# 提示テキスト:
▬▬▬

(2022年にSK E&Sが買収。2023年6月追記)
スペースは30台分、電力量は1台分
―まず、EverCharge創業の経緯を教えてください。
起業は、アイデアからWidget(架空の製品)を作るのではなく、必要性があり、自分自身が最初の利用者になるサービスでするべきだと私は考えています。
EverChargeは、2013年に私が電気自動車を購入したことから始まります。当時、私は分譲マンションに住んでいましたが、充電方法について深く考えずに電気自動車を買いました。購入後に、マンションの駐車場で充電しようと思い、電気室でアンペア数を確認したところ、使える電力量は電気自動車1台分しかありませんでした。マンションには、約30台分の駐車スペースがありましたが、私の車を充電したら、残りの電気自動車は充電できなくなります。
これがきっかけになり、集合住宅で住人全員が電気自動車を充電できるようにする技術と方法を考えるようになりました。そして、当社の充電ステーションの基盤である「SmartPower」を開発し、電気自動車の普及に貢献することをミッションにEverChargeを創業したのです。
―EverChargeのサービスについて聞かせてください。
当社はCharging-as-a-service(サブスクリプションモデル)ではなく、充電サービスを提供しています。
依頼を受けるとまず、現場に出向き調査を行い、充電ステーションを設置します。ドライバー毎に専用の充電ステーションを提供し、対象車両の必要電力量などの情報を取得します。各充電ステーションが取得した情報は「SmartPower」に集約されます。「SmartPower」が充電に使える電力を一括管理し、集約した情報に基づいて負荷を分散させます。
「SmartPower」は、効率的に電力を割り当てることで、複数車両の充電を実現するシステムで、レポート・請求・リモート診断も行うプラットフォームです。「SmartPower」の技術は、当社が特許を取得しています。
―どんなビジネスモデルをとっていますか。
充電ステーションの販売と設置をワンセットで提供し、加えて運用も担います。運用におけるビジネスモデルは、住人専用の充電ステーションとして導入する場合や、利用者は使った分だけ支払う充電サービスとして提供する場合などがあり、ケースバイケースで変わります。
―競合他社との違いはどこにありますか。
広義にみれば同類といえる事業やサービスはありますが、競合は少ないです。当社は、マンションやビルなど、特定の人が利用する専用駐車場で私設する充電ステーションです。これが他社との大きな違いになっていると思います。
「鶏が先か、卵が先か」充電スタンドと電気自動車の普及
―海外、特に日本市場への参入予定はありますか。
米国以外では、カナダ全域で事業を展開しています。カナダは法律など様々な面で米国と大きな違いがなく、通貨が違う程度なので、スムーズに進みました。
日本市場も参入を検討するために調査を行いました。有望な市場ですが、電気自動車の普及率が当社にとって十分ではなく、もう少し上昇すれば参入の実現性が高まると考えています
日本における電気自動車の普及と、当社の日本市場参入は、ある意味、「鶏が先か、卵が先か」という状態です。もし、充電スタンドを含めたビジネスモデルを検討している日本の自動車メーカがいらっしゃれば、EverChargeは一助になれると思います。

▬▬▬

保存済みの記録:
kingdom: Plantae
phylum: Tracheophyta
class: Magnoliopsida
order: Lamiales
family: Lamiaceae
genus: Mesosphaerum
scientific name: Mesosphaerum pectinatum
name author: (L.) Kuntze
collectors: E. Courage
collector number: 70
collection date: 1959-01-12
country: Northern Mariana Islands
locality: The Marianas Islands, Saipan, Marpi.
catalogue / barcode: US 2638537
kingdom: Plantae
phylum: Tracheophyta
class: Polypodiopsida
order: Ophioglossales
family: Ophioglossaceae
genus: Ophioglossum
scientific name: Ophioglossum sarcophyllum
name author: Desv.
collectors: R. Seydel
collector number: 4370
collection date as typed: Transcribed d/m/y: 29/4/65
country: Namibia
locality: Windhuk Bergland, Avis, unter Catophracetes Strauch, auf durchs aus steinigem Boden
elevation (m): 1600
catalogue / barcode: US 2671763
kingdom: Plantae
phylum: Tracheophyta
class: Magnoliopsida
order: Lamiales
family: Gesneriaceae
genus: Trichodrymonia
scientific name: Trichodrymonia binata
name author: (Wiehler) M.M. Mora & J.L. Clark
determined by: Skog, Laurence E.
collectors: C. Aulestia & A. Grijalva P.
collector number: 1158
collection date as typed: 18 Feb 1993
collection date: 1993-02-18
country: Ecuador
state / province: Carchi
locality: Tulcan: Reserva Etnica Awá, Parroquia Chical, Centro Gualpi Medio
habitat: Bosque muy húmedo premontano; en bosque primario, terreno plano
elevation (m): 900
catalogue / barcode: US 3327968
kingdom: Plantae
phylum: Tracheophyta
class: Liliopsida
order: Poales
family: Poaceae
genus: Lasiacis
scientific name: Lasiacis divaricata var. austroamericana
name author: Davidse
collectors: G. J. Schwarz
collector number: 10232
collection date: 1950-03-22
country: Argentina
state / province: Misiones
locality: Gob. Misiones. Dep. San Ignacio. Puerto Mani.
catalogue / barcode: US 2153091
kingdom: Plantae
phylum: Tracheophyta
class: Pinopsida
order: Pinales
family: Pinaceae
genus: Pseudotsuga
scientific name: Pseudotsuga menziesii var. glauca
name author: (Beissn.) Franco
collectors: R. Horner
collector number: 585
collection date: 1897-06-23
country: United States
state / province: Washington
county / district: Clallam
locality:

▬▬▬

# 課題の目的:
EverChargeのインタビューのうち、「EverChargeは、20」から始めて「電サービスを提供しています。」までの部分を、手を加えずにそのまま書き写してください。

# 解答欄:
EverChargeは、2013年に私が電気自動車を購入したことから始まります。当時、私は分譲マンションに住んでいましたが、充電方法について深く考えずに電気自動車を買いました。購入後に、マンションの駐車場で充電しようと思い、電気室でアンペア数を確認したところ、使える電力量は電気自動車1台分しかありませんでした。マンションには、約30台分の駐車スペースがありましたが、私の車を充電したら、残りの電気自動車は充電できなくなります。
これがきっかけになり、集合住宅で住人全員が電気自動車を充電できるようにする技術と方法を考えるようになりました。そして、当社の充電ステーションの基盤である「SmartPower」を開発し、電気自動車の普及に貢献することをミッションにEverChargeを創業したのです。
―EverChargeのサービスについて聞かせてください。
当社はCharging-as-a-service(サブスクリプションモデル)ではなく、充電サービスを提供しています。